Miss Reynolds looked as if she were not quite certain that, in spite of his smiles, Dr. Burney was jesting; but when Mrs. Burney, seeing how her husband’s mock seriousness was likely to produce a wrong impression upon plain people, said:

“You must recall hearing about Mr. Eugene Aram some years back, Mrs. Reynolds,” that lady showed that her mind was greatly relieved.

“I recall the matter without difficulty,” she said. “The man was usher at the grammar school at Lynn.”

“And no school had a more learned teacher than that unfortunate man,” said Sir Joshua.
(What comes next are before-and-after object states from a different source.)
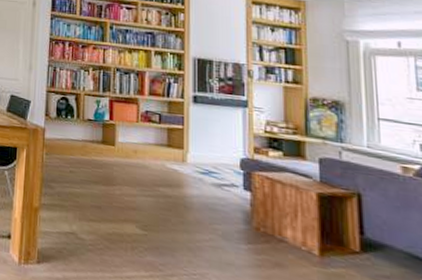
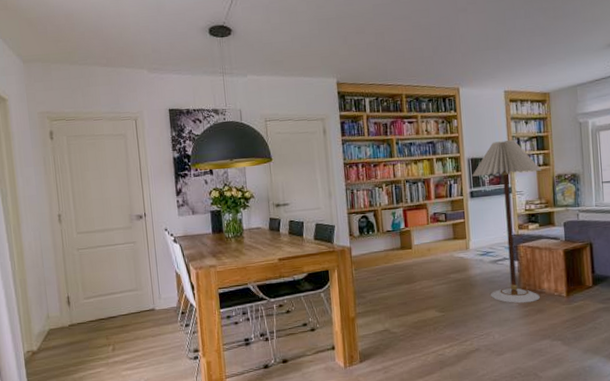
floor lamp: none [197,45,291,251] -> present [472,139,542,304]

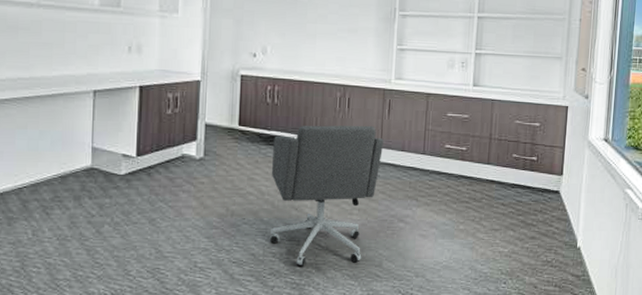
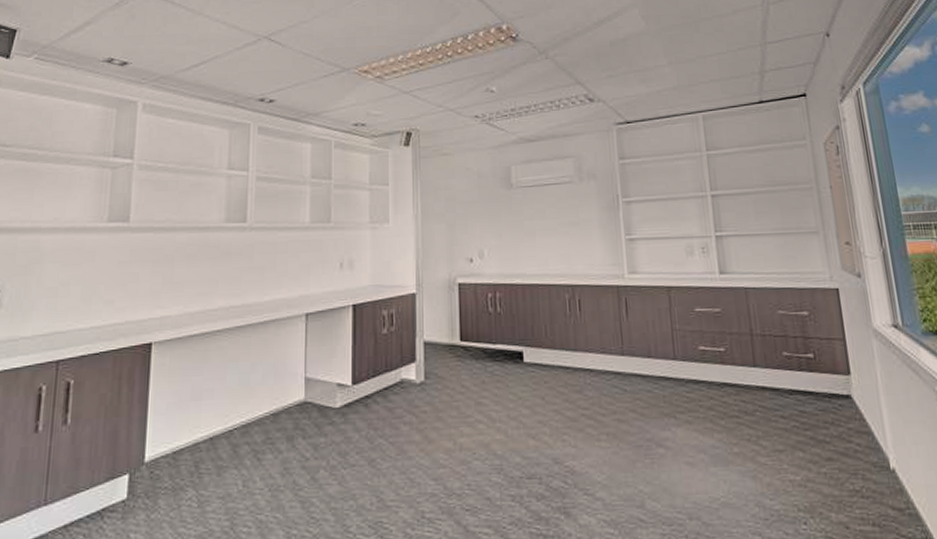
office chair: present [269,125,384,267] -> none [500,329,626,512]

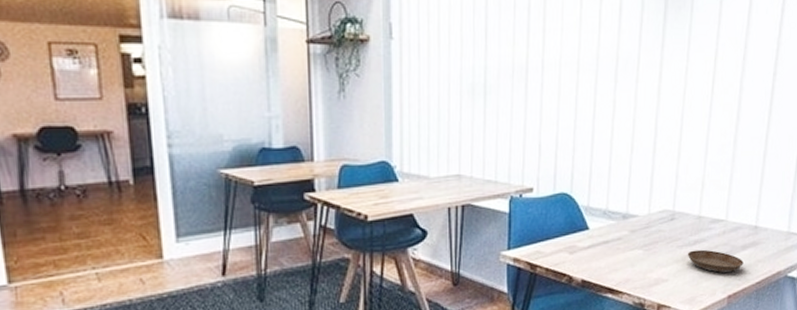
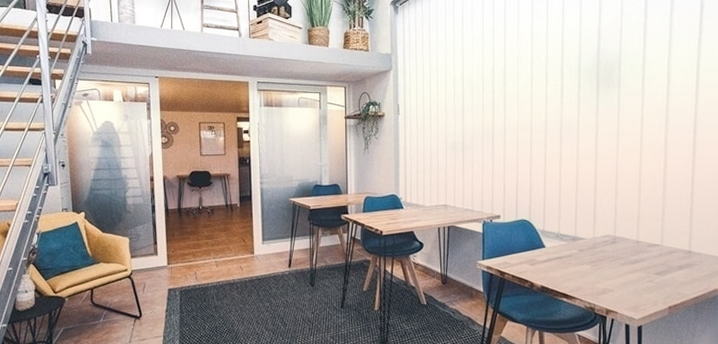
saucer: present [687,249,744,273] -> none [629,267,681,287]

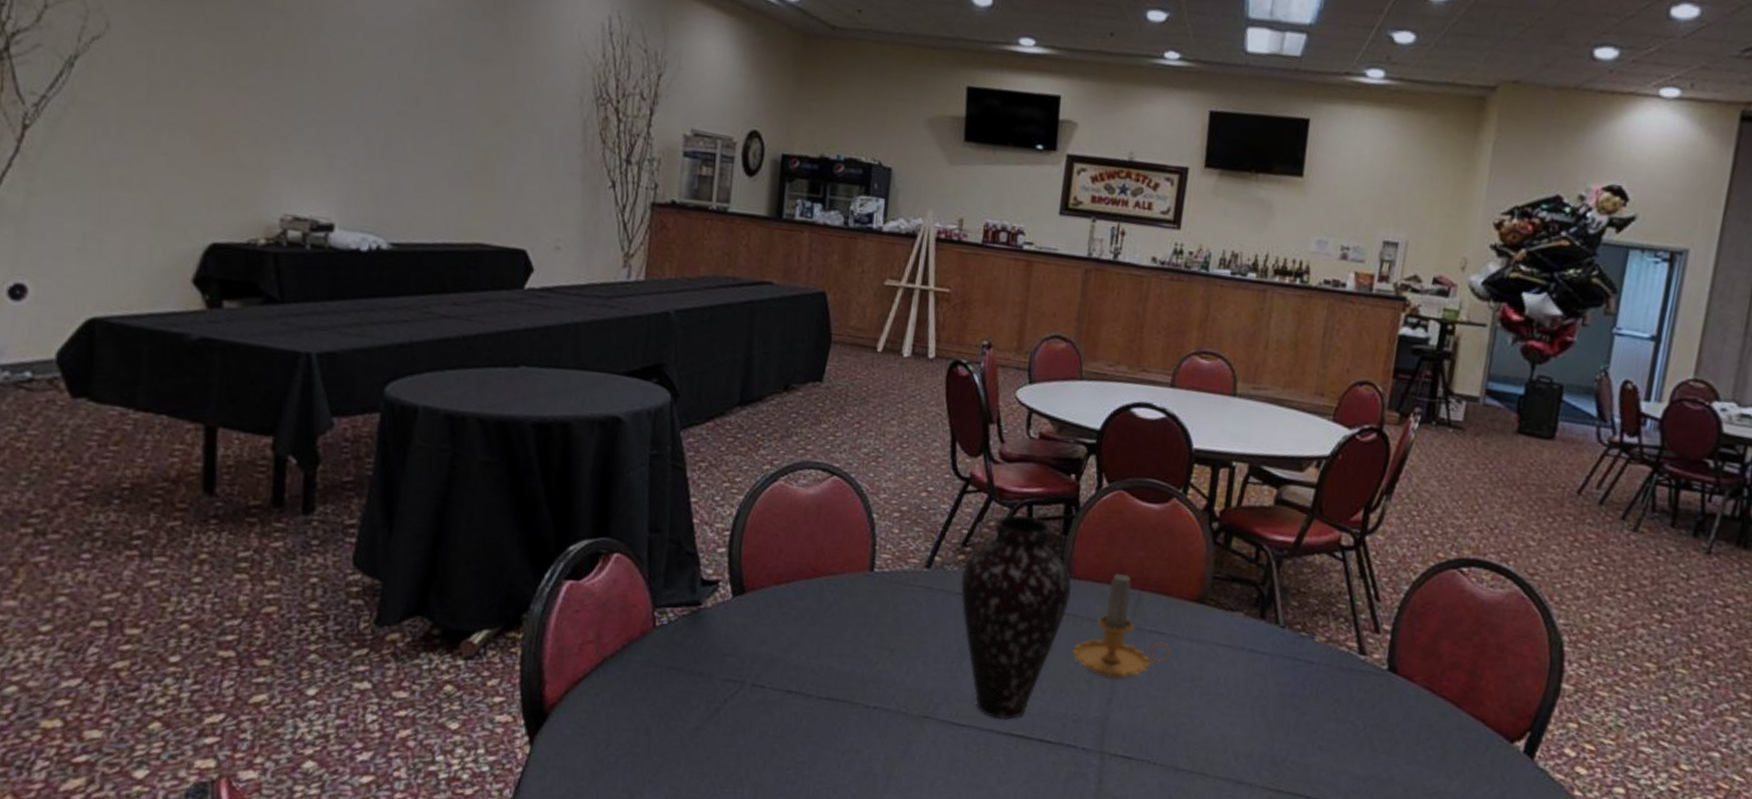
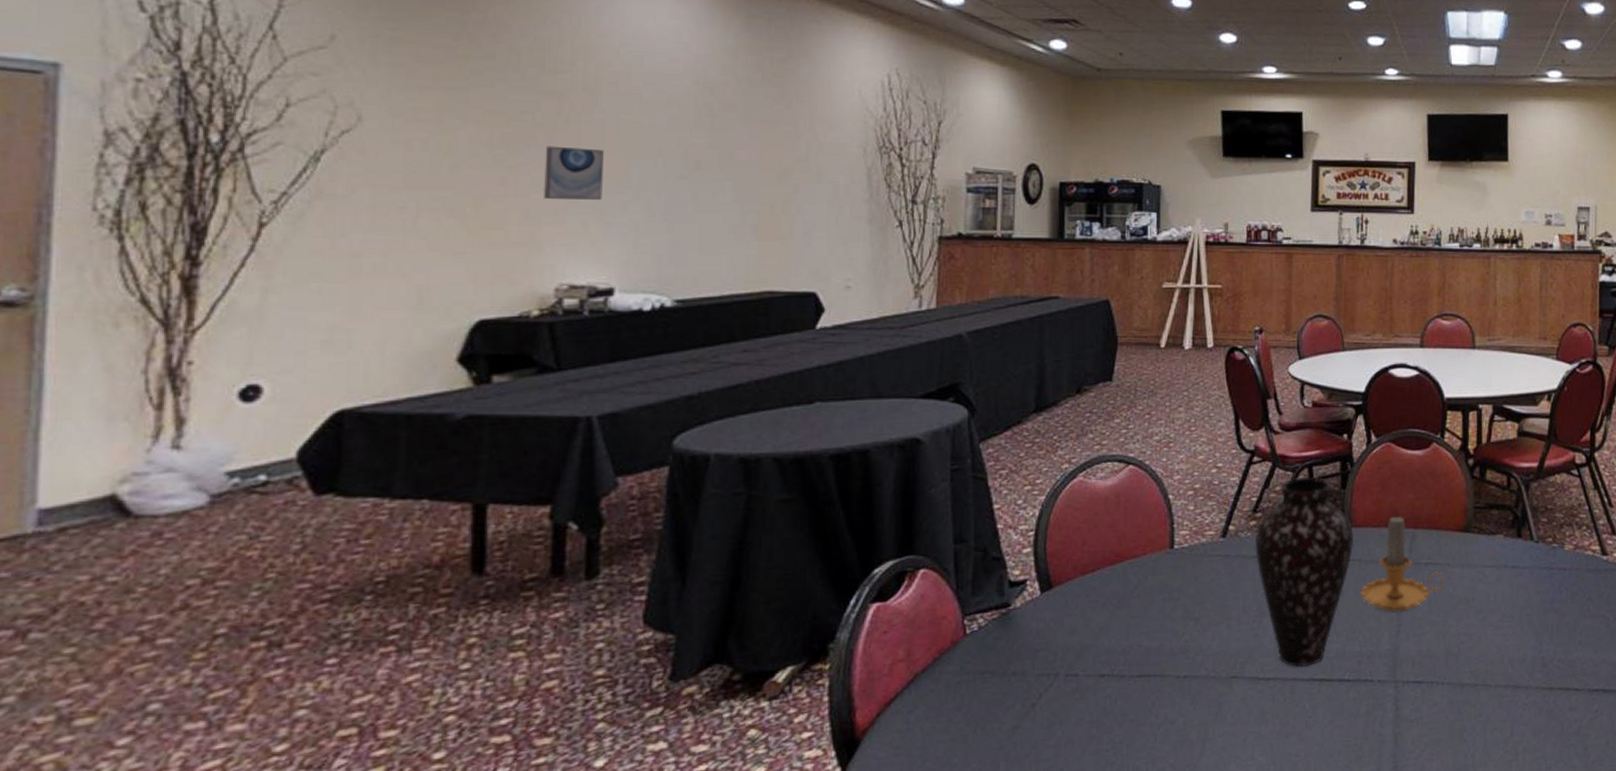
wall art: none [272,68,328,130] -> present [544,146,603,200]

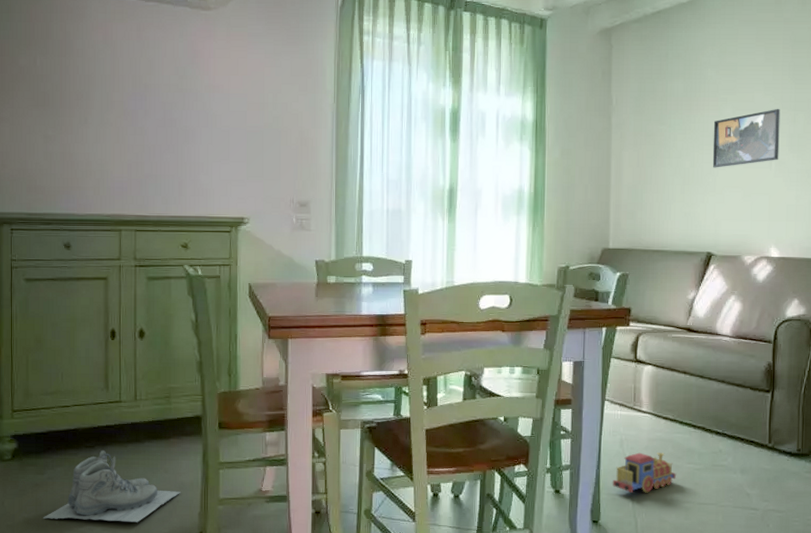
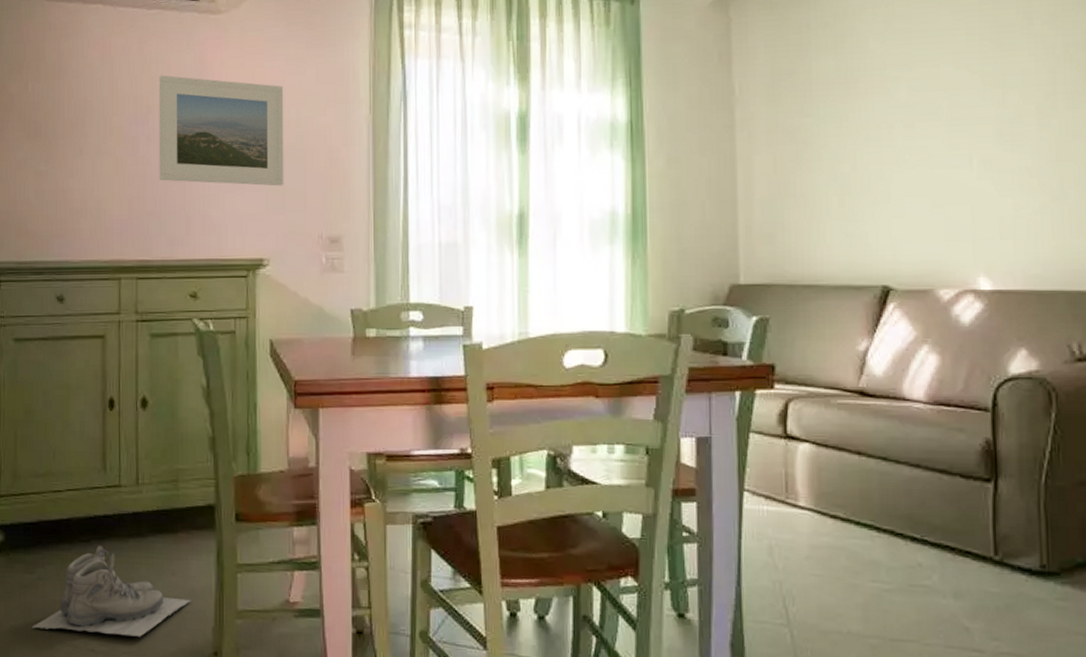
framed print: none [155,59,263,158] -> present [159,75,284,186]
toy train: present [613,452,676,493] -> none [760,564,854,622]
Young Barlowe had been divided in his amazement at what Dr. Burney had said, and at the sight of Sir Joshua holding the trumpet to his ear, though the instrument remained mute. He had never found himself within the circle of so startling a society. He wished himself safe at home in the Poultry, where people talked sense and made no attempt to blow a trumpet with their ears.

“James had acquired quite a liking for poor Aram,” said Dr. Burney, “and, indeed, I own to having had a high opinion of the man’s ability myself. It was to enable him to purchase books necessary for his studies in philology that he killed his victim—a contemptible curmudgeon named Johnstone. I fear that all our sympathy was on the side of the usher.”

“I was greatly interested in Mr. Aram, and read a full account of his trial,” said Sir Joshua. “I wonder that a man of so sensitive a mind as his did not so brood over his crime as to cause suspicion to fall on him earlier than it did.”

“Only upon one occasion it seemed that he was affected by an incident which might possibly have awakened some suspicion in the mind of a person given to suspicion,” said Dr. Burney. “James had been presented with a copy of the translation of Gessner’s ‘Death of Abel’—everyone was going mad about the book that year—more copies were sold of it than of any translation since Pope’s ‘Homer,’ but I fancy James found it dull enough reading. He had it on his knee trying to get through a page or two in case the kind donor might question him upon it, when the usher came up. He took the volume in his hand and glanced at the title. Down the book fell from his grasp and he hurried away without a word—‘as if he had been stung,’ James said, in telling us about it, to excuse the broken cover. Of course, I never gave a thought to the matter at the time; but when I heard of the arrest of Eugene Aram the following year, I recalled the incident.”